By default, a web page is a collection of many separate resources such as images (.jpg, .png…), style (.css), interactivity (.js…) documents (.doc, .pdf…), multimedia (.flv, .mp3 ) and other.

These objects are separate from the HTML code of the web page itself and do not even have to be on the same server. In reality, only pointers are placed in the HTML code through which these resources are called. After receiving the HTML code of the web page, the web browser reads the directories and sends to the web server one HTTP request for each resource.

When Keep-Alive is not used, a separate communication channel (TCP connection) will be created between the web server and the web browser for each individual HTTP request. After the web server provides an HTTP response to the HTTP request, the connection is terminated. At the next request from the web browser, the web server will open a new communication channel. To the loading time of the web page is added the time to create and terminate each TCP connection.
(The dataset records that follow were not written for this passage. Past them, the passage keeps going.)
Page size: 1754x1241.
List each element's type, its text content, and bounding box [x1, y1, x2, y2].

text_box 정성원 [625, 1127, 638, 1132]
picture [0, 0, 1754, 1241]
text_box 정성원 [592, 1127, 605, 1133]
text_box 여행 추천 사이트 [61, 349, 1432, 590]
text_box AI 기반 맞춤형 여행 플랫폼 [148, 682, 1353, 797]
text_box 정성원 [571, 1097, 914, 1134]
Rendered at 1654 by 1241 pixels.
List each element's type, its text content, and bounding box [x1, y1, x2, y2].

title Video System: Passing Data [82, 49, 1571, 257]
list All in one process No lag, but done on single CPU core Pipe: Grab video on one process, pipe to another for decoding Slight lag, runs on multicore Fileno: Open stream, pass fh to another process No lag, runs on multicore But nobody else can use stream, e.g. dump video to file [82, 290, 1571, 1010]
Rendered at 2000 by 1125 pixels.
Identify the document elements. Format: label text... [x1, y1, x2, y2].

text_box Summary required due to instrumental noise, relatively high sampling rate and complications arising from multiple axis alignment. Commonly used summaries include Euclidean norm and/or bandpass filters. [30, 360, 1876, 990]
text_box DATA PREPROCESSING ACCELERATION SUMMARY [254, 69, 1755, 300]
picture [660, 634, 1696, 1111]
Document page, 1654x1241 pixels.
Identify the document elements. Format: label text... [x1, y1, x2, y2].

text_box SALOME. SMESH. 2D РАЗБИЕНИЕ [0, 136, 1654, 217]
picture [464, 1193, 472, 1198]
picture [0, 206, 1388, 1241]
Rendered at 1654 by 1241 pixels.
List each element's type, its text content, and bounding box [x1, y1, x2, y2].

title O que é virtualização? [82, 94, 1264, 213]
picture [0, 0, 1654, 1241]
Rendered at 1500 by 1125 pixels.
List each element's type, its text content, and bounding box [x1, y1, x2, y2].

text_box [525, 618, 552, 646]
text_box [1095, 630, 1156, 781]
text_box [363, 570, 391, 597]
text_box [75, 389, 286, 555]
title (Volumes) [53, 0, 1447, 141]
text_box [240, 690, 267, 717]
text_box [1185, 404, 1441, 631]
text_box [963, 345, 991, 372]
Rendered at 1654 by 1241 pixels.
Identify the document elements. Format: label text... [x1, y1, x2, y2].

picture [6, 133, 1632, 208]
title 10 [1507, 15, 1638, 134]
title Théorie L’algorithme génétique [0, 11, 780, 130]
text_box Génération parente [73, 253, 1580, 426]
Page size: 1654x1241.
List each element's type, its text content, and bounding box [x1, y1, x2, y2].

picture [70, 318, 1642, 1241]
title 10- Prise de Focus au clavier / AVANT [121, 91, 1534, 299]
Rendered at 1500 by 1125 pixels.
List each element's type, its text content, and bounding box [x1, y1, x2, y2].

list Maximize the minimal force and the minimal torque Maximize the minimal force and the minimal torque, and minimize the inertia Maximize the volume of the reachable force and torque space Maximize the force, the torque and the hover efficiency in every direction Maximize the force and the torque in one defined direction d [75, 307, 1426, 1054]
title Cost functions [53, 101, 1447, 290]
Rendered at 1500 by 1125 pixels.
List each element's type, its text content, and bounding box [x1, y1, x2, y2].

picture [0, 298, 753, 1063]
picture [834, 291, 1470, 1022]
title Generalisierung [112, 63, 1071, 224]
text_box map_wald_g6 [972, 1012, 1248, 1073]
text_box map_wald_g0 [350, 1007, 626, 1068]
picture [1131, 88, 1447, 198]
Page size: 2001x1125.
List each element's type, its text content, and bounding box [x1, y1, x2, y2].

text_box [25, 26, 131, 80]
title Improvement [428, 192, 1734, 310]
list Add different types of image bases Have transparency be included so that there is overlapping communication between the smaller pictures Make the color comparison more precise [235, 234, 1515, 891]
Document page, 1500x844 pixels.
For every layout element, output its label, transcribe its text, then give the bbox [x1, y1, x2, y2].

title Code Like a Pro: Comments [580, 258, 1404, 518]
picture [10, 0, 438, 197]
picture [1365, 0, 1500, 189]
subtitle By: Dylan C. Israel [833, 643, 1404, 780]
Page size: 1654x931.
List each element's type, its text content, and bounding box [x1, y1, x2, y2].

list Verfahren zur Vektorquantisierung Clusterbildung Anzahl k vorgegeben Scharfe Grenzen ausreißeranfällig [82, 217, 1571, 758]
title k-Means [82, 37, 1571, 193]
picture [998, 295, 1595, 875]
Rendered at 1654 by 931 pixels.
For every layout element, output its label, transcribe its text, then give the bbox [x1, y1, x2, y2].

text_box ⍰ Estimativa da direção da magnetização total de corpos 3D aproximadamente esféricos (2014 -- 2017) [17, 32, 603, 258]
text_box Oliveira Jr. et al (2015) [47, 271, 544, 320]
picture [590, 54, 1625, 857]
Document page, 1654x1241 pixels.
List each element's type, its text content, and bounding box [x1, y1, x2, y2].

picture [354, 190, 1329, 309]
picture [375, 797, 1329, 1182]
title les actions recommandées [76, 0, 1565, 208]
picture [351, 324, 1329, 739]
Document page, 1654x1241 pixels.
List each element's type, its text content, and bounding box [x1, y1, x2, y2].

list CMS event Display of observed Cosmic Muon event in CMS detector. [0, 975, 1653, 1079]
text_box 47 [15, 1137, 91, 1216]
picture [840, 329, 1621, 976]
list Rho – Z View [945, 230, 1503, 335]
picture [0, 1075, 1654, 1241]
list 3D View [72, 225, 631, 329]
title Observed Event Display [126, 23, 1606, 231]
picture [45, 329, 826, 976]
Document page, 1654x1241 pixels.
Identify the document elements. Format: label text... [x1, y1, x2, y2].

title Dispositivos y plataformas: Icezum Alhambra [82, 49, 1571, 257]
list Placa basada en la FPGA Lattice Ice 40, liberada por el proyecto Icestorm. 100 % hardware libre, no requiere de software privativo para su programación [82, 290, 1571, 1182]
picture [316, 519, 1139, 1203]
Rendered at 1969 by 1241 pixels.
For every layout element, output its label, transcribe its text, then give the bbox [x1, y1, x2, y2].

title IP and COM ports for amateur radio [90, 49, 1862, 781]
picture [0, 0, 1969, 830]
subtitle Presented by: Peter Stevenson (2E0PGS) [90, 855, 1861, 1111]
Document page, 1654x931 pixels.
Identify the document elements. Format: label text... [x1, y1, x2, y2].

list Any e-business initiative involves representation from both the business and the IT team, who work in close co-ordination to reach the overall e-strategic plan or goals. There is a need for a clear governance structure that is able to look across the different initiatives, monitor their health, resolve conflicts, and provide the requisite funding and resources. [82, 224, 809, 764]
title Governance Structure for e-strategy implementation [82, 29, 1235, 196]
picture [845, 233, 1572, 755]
When there are more objects, it significantly slows down the final loading of the web page.

When Keep-Alive is used, the communication channel (TCP connection) between the web browser and the web server is not terminated after only one HTTP request / response. Instead, the connection remains open and multiple HTTP requests / responses are transmitted over it. The connection is terminated when there are no more requests from the web browser.

With a persistent communication channel, the web browser can request multiple resources from the server and receive them on the same channel. This eliminates the extra time spent creating and disconnecting multiple connections to the web server, and loading web pages is significantly faster.

In version 1.1 of the HTTP protocol, Keep-Alive is described as the default method for the connection between a web server and a web browser.

Information about the connection method is given in the header of the HTTP request and the HTTP response.

Example HTTP request and HTTP response:

HTTP request from the web browser:

GET / HTTP/1.1
Host: vpsextra.com
User-Agent: Mozilla/5.0 (Windows NT 6.1; WOW64; rv:35.0) Gecko/20100101 Firefox/35.0
Accept: text/html,application/xhtml+xml,application/xml;q=0.9,*/*;q=0.8
Accept-Language: bg,en-us;q=0.7,en;q=0.3
Accept-Encoding: gzip, deflate
Connection: keep-alive

HTTP response from the web server:

HTTP/1.1 200 OK
Date: Mon, 19 Jan 2015 12:14:41 GMT
Server: Apache
Connection: Keep-Alive
Keep-Alive: timeout=5, max=5
Content-Type: text/html; charset=UTF-8

Two parameters can be set in the Keep-Alive web server settings:

  • timeout – after how much time of inactivity on the communication channel, to terminate the connection; in seconds; if no new HTTP request is received on the channel, the connection is terminated;
  • max – maximum number of applications that can be submitted per communication channel.

Disconnection can be triggered either by the web browser or the web server by submitting Connection: close in the headers of the last request / response.

To check if Keep-Alive is enabled on the web server, look at the HTTP headers of its HTTP response.

You can view HTTP headers sent from the web server either through a web browser, using a developer tool, or through an online tool such as: https://www.dnsqueries.com/en/googlebot_simulator.php
(Enter the website address in the WebPage field)
Keep-Alive is enabled if the HTTP response contains Connection: Keep-Alive.